Directed evolution of cytochrome c for carbon-silicon bond formation: Bringing silicon to life

Abstract

Enzymes that catalyze carbon-silicon bond formation are unknown in nature, despite the natural abundance of both elements. Such enzymes would expand the catalytic repertoire of biology, enabling living systems to access chemical space previously only open to synthetic chemistry. We have discovered that heme proteins catalyze the formation of organosilicon compounds under physiological conditions via carbene insertion into silicon-hydrogen bonds. The reaction proceeds both in vitro and in vivo, accommodating a broad range of substrates with high chemo- and enantioselectivity. Using directed evolution, we enhanced the catalytic function of cytochrome c from Rhodothermus marinus to achieve more than 15-fold higher turnover than state-of-the-art synthetic catalysts. This carbon-silicon bond-forming biocatalyst offers an environmentally friendly and highly efficient route to producing enantiopure organosilicon molecules.

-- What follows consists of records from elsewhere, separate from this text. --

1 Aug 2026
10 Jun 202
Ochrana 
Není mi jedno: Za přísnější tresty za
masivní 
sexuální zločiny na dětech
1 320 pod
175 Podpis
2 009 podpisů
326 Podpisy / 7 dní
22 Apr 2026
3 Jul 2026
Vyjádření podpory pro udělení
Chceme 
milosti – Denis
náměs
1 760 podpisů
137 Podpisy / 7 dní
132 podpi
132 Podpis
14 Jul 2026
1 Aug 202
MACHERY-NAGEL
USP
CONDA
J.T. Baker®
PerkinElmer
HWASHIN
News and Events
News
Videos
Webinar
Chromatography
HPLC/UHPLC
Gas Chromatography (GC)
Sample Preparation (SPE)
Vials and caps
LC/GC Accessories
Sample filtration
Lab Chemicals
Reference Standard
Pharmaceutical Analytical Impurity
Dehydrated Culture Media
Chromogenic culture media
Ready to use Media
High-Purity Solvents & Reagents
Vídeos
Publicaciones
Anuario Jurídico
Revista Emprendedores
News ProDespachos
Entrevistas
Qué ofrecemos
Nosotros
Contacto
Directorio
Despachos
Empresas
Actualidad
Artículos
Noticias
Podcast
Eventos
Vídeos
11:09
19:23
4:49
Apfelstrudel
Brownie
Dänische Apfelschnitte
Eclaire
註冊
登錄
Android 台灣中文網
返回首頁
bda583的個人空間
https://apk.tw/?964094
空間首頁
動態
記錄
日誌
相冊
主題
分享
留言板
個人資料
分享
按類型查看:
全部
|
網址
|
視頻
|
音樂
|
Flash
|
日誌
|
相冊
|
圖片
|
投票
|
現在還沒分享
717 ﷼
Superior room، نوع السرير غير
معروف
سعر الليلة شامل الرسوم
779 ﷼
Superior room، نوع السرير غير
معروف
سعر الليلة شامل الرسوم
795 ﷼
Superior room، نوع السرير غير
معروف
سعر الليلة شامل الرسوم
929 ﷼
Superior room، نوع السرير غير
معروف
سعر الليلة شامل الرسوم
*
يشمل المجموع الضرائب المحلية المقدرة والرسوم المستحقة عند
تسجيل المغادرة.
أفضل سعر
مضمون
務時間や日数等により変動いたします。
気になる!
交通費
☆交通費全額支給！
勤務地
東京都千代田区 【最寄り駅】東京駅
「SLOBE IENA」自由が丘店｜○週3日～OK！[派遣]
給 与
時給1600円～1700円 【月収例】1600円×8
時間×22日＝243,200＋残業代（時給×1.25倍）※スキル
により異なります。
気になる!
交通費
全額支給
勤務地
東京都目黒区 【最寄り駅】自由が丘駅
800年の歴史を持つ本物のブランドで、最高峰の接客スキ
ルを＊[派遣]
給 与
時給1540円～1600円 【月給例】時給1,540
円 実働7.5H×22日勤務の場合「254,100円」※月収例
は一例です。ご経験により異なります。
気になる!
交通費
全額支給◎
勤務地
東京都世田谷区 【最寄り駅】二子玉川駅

Fig. 1. Heme protein-catalyzed carbon-silicon bond formation

(A) Carbon–silicon bond formation catalyzed by heme and purified heme proteins. (B) Surface representation of the heme-binding pocket of wild-type Rma cyt c (PDB ID: 3CP5). (C) “Active site” structure of wild-type Rma cyt c showing a covalently bound heme cofactor ligated by axial ligands H49 and M100. Amino acid residues M100, V75 and M103 residing close to the heme iron were subjected to site-saturation mutagenesis. (D) Directed evolution of Rma cyt c for carbon–silicon bond formation (reaction shown in (A)). Experiments were performed using lysates of E. coli expressing Rma cyt c variant (OD₆₀₀ = 15; heat-treated at 75 °C for 10 min), 10 mM silane, 10 mM diazo ester, 10 mM Na₂S₂O₄, 5 vol% MeCN, M9-N buffer (pH 7.4) at room temperature under anaerobic conditions for 1.5 h. Reactions performed in triplicate. (E) Carbon–silicon bond forming rates over four generations of Rma cyt c.

Fig. 2. Scope of Rma cyt c V75T M100D M103E-catalyzed carbon–silicon bond formation

Standard reaction conditions: lysate of E. coli expressing Rma cyt c V75T M100D M103E (OD₆₀₀ = 1.5; heat-treated at 75 °C for 10 min), 20 mM silane, 10 mM diazo ester, 10 mM Na₂S₂O₄, 5 vol% MeCN, M9-N buffer (pH 7.4) at room temperature under anaerobic conditions. Reactions performed in triplicate. [a] OD₆₀₀ = 5 lysate. [b] OD₆₀₀ = 0.5 lysate. [c] OD₆₀₀ = 15 lysate. [d] 10 mM silane. [e] OD₆₀₀ = 0.15 lysate.

Fig. 3. Chemoselectivity and in vivo activity of evolved Rma cyt c

(A) Chemoselectivity for carbene Si–H insertion over N–H insertion increased dramatically during directed evolution of Rma cyt c. Standard reaction conditions as described in Fig. 2. Reactions performed in duplicate using heat-treated lysates of E. coli expressing Rma cyt c with protein concentration normalized across variants. Product distribution was quantified after 2 h reaction time (before complete conversion, no double insertion product was observed under these conditions). (B) In vivo synthesis of organosilicon compound 22.